I so agree that regarding 12, 13, 14, 15 being a tough age. My son is 15 and had a winter job at a ski resort, but hasn't been able to get one this summer.
Like I said before, even the most polite teens can be incredibly obtuse and it usually doesn't occur to them, until someone says something, that they are causing a problem, such as hanging out on the swings.
I know many who have little ones and no teens yet think there is no way when their child is that age that they will ever curse....bad news...they may not in front of you, but the stories I hear from school and what goes on/what is said. I guess you could put them in a bubble. Does it make it okay to do it in front of little ones/others in general? No. But they don't really think along those lines.
I think some are in for a major shock when they have teens....
I have a son who is respectful, gets good grades, opens doors for others, etc. But I also know what goes on when they doing stuff on their own. They can be bones heads - they are teens - it's part of the growing up/learning process. I know we all expect them to act appropriately because it seems obvious, but it's not for them.
Yes, I do get testy when "adults" discuss threatening/harming/shooting kids. Sorry, that's just me I guess.
So, in other words, your weapon, legally concealed in your purse or carried on your person would automatically invoke "respect" because people would just know you had it without you showing it or bringing it up? Great. NOW I understand completely.
ETA - I have nothing in the world against weapons provided they are used properly, in the right circumstance. Threatening kids at a park is not one of those times.

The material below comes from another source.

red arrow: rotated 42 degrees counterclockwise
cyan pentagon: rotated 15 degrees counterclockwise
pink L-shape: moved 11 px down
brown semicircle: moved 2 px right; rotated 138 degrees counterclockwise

Now, if said kids violently attack someone and you are there, that is another story all together but that is not what is being discussed here.
Which is why I put the clarifying clause, "If you live in an open-carry state..." Open carry means unconcealed.
But you still have to "show" it to get the reaction you're hoping for. Or you could just speak to them..AGAIN, all we're talking about here, in this thread, is kids "hanging out" not defacing public property, threatening or attacking anyone....hanging out....it may be distasteful but it doesn't warrant standing there with your unconcealed weapon looming in it's holster and staring them down.
Which is why I put the clarifying clause, "If you live in an open-carry state..." Open carry means unconcealed.
Ahh, so the kids will believe that if they don't shape up, they're going to get shot. That's just a bluff, of course, because you can't shoot them for simply being noisy or in the way. Good thing there's no way a teenager would know that.
And what a pleasant lesson for the little ones...."don't bother dealing with people sweetie, just show your big, bad gun and they'll do whatever you want"......Yep, that's great.